The TV fashion expert said she was told to expect six weeks of recovery for the surgery in which her doctor had to “fuse vertebrae that were loose because they were grinding against each other, effectively turning my discs to powder.”
But London said she was not prepared for the pain she would have to endure after the surgery, or how expensive the aftermath would be.
“Without a job to go to, and with a good enough excuse not to, I started to spend money almost mindlessly: I ordered in food twice a day (mostly Bareburger and mostly with the Caviar app),” she wrote. “I bought toys for my dog Dora — toys I could barely pick up.”
London said she eventually realized she was suffering from depression, which is common for those who undergo major surgeries.
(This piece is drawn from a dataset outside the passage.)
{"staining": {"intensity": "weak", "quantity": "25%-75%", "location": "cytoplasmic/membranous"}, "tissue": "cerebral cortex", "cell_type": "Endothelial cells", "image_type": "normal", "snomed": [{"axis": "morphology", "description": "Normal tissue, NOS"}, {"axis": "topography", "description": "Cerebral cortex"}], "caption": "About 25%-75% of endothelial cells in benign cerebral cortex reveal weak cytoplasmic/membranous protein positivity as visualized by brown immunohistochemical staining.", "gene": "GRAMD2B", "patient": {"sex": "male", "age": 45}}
She said she dealt with it by not dealing with it.
“You know what is a great salve for depression? Pretending you don’t have it,” she wrote. “More fantasies. More shopping. There just wasn’t much else I could actually do to escape what I was feeling physically and emotionally.”
In the midst of it all, she and her boyfriend broke up — just after engaging in an expensive vacation. The suicide of a college love added to her spiral, she said.
But a meeting with her accountant drove home her dire financial circumstances, London said, and helped put her on a better path in 2018.
“A lot broke last year,” she wrote. “And from all that brokenness, there is no other choice but to affirm life. It means picking up the pieces of mine off the floor.”